→ What the exercise asks
Find all the lines in the entries below that hold the word "begin" and copy them.

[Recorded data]
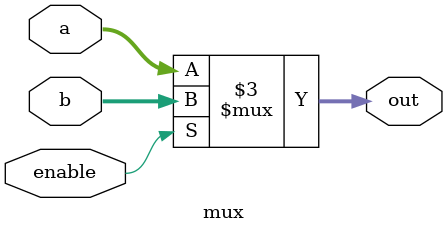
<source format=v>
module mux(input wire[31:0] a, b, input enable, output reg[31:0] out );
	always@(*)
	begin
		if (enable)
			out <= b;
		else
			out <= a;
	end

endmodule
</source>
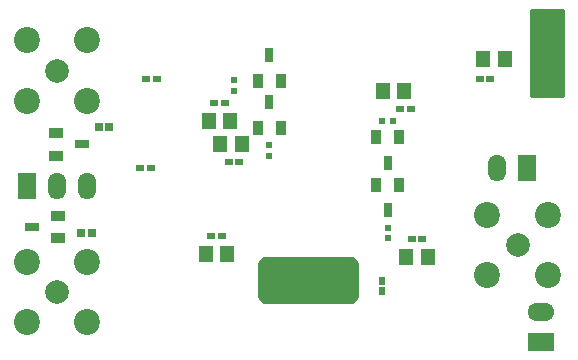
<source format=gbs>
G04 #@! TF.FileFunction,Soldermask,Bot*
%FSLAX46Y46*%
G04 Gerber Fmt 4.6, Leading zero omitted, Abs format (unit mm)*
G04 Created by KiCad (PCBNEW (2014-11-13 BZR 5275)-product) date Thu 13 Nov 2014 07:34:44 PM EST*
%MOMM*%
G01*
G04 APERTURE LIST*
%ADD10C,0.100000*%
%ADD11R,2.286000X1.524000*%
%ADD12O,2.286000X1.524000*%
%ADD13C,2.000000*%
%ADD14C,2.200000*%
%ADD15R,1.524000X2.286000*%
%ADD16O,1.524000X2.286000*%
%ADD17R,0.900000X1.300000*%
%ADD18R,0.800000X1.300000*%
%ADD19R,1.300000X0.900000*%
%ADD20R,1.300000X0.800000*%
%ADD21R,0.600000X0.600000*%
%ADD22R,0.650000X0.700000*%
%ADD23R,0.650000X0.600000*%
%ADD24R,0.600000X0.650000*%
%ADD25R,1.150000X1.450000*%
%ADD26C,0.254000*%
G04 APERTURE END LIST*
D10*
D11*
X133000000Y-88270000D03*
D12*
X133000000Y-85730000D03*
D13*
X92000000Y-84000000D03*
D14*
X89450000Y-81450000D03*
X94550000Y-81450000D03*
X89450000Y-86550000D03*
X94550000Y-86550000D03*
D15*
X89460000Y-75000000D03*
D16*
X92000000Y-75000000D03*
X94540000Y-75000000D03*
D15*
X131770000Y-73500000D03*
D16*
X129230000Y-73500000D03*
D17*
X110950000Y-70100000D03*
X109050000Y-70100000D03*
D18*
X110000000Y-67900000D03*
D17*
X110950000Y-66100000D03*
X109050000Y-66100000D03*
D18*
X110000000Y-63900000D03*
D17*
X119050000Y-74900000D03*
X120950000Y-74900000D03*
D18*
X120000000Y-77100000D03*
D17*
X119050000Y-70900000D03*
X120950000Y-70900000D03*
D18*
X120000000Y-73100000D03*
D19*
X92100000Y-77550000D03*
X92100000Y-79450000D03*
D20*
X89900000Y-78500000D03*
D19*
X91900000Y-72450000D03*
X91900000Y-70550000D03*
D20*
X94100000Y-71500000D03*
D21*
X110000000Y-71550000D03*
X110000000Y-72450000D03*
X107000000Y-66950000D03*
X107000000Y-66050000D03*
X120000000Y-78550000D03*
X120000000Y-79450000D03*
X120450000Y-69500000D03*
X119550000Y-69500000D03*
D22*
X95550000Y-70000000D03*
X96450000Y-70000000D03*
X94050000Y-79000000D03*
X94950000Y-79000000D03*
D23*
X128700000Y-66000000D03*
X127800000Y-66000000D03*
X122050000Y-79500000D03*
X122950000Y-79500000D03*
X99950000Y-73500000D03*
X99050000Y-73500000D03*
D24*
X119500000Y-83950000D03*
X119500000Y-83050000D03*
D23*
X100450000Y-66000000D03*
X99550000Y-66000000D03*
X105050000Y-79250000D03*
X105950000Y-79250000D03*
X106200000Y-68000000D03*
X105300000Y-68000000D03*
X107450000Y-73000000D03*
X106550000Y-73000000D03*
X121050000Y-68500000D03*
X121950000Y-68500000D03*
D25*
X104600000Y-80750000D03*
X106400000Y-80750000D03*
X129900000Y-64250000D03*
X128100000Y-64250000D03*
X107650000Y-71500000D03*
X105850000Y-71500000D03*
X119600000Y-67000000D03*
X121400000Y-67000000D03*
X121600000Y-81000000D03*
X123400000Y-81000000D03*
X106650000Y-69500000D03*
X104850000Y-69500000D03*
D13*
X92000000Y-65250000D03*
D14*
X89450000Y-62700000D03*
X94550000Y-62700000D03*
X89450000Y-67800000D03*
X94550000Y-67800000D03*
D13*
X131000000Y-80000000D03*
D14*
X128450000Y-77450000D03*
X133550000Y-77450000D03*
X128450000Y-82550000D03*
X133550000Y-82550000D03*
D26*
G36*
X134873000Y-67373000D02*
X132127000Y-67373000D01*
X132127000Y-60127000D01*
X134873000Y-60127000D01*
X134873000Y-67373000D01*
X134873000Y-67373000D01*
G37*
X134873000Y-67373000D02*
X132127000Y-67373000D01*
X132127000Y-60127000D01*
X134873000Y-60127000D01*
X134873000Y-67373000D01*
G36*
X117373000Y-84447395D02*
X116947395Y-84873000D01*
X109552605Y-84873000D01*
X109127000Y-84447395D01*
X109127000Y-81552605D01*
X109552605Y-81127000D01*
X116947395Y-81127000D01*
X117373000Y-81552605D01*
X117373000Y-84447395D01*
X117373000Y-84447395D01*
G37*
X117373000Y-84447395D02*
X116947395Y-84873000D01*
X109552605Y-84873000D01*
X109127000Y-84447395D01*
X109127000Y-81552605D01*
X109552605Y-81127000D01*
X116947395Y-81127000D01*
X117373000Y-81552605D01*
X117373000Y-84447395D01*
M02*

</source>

---

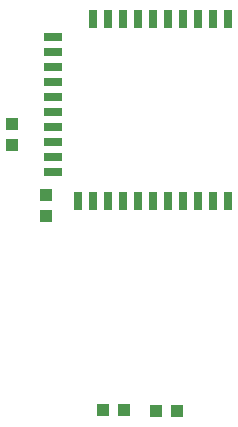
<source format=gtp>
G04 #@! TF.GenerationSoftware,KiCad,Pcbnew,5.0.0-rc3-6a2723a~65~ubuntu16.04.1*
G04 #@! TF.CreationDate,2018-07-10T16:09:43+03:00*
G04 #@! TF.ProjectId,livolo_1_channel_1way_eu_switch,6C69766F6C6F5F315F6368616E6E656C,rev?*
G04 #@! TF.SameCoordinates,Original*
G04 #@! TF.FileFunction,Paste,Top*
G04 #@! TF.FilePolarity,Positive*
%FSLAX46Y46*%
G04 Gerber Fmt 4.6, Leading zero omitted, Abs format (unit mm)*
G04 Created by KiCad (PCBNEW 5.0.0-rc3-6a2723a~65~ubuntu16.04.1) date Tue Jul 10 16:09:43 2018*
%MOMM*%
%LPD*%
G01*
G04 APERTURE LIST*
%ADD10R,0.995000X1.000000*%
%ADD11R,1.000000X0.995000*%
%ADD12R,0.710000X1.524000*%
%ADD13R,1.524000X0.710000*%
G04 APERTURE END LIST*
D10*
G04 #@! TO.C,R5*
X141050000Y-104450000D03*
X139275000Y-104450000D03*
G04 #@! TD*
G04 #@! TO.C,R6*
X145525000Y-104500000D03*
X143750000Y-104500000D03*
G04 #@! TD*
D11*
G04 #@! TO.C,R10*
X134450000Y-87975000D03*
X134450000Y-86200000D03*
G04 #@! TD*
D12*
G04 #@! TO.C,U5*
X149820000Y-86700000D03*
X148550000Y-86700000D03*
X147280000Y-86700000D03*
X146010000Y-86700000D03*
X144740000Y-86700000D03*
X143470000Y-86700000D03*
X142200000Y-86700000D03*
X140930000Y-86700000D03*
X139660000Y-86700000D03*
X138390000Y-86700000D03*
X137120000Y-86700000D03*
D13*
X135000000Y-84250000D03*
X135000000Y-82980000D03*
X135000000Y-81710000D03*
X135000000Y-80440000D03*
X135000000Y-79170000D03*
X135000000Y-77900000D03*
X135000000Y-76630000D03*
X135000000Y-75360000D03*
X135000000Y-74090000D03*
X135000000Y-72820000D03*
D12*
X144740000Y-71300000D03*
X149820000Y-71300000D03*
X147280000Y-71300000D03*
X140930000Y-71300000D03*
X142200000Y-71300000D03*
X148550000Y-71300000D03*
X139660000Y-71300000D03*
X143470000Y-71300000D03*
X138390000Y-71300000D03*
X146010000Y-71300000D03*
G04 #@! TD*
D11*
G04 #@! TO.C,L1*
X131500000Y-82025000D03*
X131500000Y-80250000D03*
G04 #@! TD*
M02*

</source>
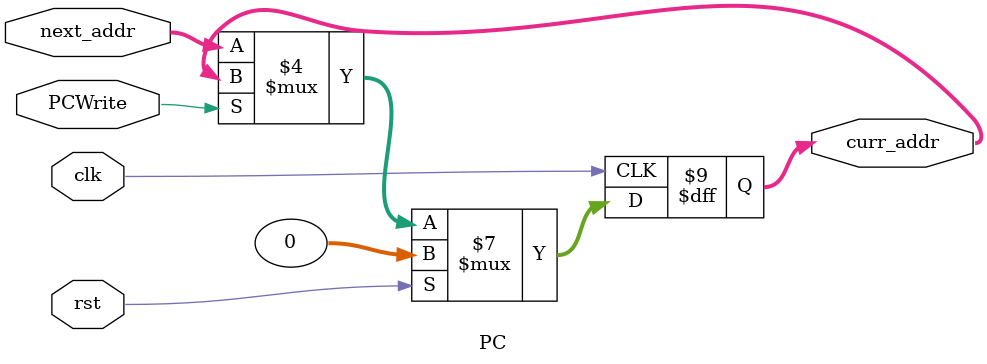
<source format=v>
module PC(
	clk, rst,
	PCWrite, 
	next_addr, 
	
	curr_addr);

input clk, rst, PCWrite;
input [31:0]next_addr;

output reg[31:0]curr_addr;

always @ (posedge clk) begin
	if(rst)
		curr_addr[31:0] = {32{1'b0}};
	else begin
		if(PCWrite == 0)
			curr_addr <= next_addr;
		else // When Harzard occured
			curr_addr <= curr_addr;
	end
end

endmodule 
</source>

→ Result for this exercise
	begin
always @ (posedge clk) begin
	else begin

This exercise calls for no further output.